Upon completion of the subject, students will be able to:
- Use a variety of basic techniques in understanding and interpreting data;
- Apply elementary statistical methods in analyzing business scenarios and problems;
- Think critically and creatively about the uses and limitations of statistical methods in business;
- Use statistical package and interpret the output, appreciate the applications of information technology for statistical analysis in business.
Session Outline & References
EDA Techniques and Data Visualization
5. Data Engineering
During this session we hightlight the importance and role of data Engineering (Data Infrastructure or Data Architecture) process in data analysis. The data engineer gathers and collects the data, stores it, does batch processing or real-time processing on it, and serves it via an API to a data scientist who can easily query it.
One important part of this session is data preprocessing where The quality of the data and the amount of useful information that it contains are key factors that determine how well a machine learning algorithm can learn. Therefore, it is absolutely critical that we make sure to examine and preprocess a dataset before we feed it to a learning algorithm. In this session, we will discuss the essential data preprocessing techniques that will help us to build good machine learning models.

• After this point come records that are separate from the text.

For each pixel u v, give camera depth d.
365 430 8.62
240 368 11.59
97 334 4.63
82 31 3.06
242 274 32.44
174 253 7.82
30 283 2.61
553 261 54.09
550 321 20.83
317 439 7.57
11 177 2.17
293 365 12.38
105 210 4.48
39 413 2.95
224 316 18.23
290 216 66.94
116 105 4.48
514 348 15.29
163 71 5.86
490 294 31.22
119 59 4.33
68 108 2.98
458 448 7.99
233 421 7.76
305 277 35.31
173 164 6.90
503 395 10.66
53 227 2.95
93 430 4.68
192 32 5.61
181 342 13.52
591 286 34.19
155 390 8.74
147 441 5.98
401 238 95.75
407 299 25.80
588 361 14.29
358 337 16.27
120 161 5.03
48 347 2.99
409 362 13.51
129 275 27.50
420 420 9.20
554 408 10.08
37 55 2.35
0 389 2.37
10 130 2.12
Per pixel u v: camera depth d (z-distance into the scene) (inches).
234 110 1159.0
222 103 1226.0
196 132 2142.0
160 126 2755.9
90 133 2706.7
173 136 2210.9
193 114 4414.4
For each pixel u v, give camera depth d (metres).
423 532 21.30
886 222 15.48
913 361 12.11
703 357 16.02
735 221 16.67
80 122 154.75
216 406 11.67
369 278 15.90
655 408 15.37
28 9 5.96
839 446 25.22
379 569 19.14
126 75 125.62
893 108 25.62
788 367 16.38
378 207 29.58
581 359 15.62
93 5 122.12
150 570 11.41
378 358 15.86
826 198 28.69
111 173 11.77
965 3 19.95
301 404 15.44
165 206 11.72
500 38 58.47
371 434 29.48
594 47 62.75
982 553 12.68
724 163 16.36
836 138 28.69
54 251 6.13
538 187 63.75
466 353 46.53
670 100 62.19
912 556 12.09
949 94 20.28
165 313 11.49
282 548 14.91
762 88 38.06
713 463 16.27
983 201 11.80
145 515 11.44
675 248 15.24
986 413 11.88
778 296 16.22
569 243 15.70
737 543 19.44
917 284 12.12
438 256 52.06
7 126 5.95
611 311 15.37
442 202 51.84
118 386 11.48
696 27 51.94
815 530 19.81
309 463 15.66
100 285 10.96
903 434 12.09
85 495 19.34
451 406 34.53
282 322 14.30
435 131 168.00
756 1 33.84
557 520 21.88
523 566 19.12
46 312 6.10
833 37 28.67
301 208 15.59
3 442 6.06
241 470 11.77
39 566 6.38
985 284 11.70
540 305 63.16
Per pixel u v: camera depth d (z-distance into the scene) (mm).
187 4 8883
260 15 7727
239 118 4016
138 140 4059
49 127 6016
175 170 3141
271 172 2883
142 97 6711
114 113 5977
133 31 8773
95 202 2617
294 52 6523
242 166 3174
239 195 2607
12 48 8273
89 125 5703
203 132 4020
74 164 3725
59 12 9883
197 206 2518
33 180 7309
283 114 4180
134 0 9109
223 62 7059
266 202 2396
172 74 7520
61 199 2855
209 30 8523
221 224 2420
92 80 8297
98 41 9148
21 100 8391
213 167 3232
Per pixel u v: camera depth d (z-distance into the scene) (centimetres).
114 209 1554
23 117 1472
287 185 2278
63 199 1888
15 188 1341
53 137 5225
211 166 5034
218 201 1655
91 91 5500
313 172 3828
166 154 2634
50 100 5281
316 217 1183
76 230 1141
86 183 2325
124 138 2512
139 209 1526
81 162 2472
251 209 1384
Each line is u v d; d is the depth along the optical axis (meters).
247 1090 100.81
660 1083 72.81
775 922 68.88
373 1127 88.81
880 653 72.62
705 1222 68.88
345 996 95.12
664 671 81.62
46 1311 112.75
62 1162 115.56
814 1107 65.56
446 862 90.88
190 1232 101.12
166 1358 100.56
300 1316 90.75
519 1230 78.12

Objectives: Data preprocessing
During this session participants will be able to:
- understand importance role of data Engineering
- implement and apply several data aquistion and preporcessing techniques using python
- understand Data Preprocessing stages and its role in developing data process model
- apply learned techniques to develop a data science model
The topics that we will cover in this session are as follows:
- Removing and imputing missing values from the dataset
- Getting categorical data into shape for machine learning algorithms
- Selecting relevant features for the model construction
- Introduction to Data Engineering
- data collection exercises
- data preprocessing
6. Machine Learning
Introduction to Machine Learning
In this session we will be focusing on very practical hands on applications of machine learning using the SciKit Learn module for Python. Install it using either pip install scikit-learn or conda install scikit-learn depending on your installation. You can treat each session almost like a micro-project. In each lecture we'll get a brief overview of the mathematics behind the model we'll work with and then dive into the code.